As control-flow hijacking defenses gain adoption, it is important to understand the remaining capabilities of adversaries via memory exploits. Non-control data exploits are used to mount information leakage attacks or privilege escalation attacks program memory. Compared to control-flow hijacking attacks, such non-control data exploits have limited expressiveness, however, the question is: what is the real expressive power of non-control data attacks? In this paper we show that such attacks are Turing-complete. We present a systematic technique called data-oriented programming (DOP) to construct expressive non-control data exploits for arbitrary x86 programs. In the experimental evaluation using 9 programs, we identified 7518 data-oriented x86 gadgets and 5052 gadget dispatchers, which are the building blocks for DOP. 8 out of 9 real-world programs have gadgets to simulate arbitrary computations and 2 of them are confirmed to be able to build Turing-complete attacks. We build 3 end-to-end attacks to bypass randomization defenses without leaking addresses, to run a network bot which takes commands from the attacker, and to alter the memory permissions. All the attacks work in the presence of ASLR and DEP, demonstrating how the expressiveness offered by DOP significantly empowers the attacker.

Dedup Est Machina: Memory Deduplication as an Advanced Exploitation Vector
Erik Bosman, Kaveh Razavi, Herbert Bos, and Cristiano Giuffrida (Vrije Universiteit Amsterdam)

Memory deduplication, a well-known technique to reduce the memory footprint across virtual machines, is now also a default-on feature inside the Windows 8.1 and Windows 10 operating systems.

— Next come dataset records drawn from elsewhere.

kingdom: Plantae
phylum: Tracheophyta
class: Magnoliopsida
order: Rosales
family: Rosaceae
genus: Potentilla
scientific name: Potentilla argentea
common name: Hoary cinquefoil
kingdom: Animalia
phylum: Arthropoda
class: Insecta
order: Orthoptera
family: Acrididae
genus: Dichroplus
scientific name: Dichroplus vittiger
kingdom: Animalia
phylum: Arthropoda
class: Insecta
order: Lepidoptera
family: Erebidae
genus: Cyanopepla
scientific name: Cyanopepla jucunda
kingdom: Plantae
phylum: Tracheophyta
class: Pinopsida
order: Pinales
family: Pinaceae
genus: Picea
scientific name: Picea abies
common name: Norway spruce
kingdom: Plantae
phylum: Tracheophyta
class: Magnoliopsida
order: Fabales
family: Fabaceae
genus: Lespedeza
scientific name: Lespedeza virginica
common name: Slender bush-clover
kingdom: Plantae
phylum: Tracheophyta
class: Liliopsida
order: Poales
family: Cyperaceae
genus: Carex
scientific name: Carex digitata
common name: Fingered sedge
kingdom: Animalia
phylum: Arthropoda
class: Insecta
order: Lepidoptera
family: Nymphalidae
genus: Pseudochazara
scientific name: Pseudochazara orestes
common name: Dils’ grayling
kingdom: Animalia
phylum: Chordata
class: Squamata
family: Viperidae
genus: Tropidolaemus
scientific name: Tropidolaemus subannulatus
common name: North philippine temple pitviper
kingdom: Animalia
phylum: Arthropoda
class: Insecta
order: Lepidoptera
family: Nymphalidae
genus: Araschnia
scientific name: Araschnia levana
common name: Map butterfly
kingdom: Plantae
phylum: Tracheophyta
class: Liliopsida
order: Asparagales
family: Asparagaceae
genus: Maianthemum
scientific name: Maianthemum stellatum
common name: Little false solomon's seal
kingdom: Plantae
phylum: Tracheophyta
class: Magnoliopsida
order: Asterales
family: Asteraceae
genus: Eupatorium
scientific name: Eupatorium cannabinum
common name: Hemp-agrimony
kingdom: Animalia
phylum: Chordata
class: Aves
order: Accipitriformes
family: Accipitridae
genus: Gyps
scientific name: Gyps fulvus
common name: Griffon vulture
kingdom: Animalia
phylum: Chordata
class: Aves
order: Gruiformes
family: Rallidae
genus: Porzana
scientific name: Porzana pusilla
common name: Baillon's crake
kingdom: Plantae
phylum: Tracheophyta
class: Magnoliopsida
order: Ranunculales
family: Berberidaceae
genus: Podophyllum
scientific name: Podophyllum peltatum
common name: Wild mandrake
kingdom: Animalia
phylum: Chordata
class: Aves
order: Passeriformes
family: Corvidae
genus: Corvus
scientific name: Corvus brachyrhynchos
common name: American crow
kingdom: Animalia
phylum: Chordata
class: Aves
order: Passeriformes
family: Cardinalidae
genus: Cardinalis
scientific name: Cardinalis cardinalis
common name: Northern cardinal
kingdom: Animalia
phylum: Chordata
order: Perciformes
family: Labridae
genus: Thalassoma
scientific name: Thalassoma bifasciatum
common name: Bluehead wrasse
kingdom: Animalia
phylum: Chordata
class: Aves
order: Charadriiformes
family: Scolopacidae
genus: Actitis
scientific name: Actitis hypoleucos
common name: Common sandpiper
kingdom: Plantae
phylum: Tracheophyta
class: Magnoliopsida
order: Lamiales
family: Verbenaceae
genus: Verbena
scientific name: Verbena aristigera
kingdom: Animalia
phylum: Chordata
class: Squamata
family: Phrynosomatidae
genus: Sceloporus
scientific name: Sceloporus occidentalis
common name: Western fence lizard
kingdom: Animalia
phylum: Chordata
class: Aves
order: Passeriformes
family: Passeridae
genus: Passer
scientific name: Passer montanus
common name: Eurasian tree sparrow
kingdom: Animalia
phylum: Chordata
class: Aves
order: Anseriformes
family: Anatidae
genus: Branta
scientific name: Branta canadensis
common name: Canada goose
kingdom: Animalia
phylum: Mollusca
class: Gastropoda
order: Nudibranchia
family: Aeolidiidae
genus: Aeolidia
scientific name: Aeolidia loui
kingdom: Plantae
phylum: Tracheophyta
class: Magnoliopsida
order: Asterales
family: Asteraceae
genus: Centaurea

Deduplication maps multiple identical copies of a physical page onto a single shared copy with copy-on-write semantics. As a result, a write to such a shared page triggers a page fault and is thus measurably slower than a write to a normal page. Prior work has shown that an attacker able to craft pages on the target system can use this timing difference as a simple single-bit side channel to discover that certain pages exist in the system. In this paper, we demonstrate that the deduplication side channel is much more powerful than previously assumed, potentially providing an attacker with a weird machine to read arbitrary data in the system. We first show that an attacker controlling the alignment and reuse of data in memory is able to perform byte-by-byte disclosure of sensitive data (such as randomized 64 bit pointers). Next, even without control over data alignment or reuse, we show that an attacker can still disclose high-entropy randomized pointers using a birthday attack. To show these primitives are practical, we present an end-to-end JavaScript-based attack against the new Microsoft Edge browser, in absence of software bugs and with all defenses turned on. Our attack combines our deduplication-based primitives with a reliable Rowhammer exploit to gain arbitrary memory read and write access in the browser. We conclude by extending our JavaScript-based attack to cross-process system-wide exploitation (using the popular nginx web server as an example) and discussing mitigation strategies.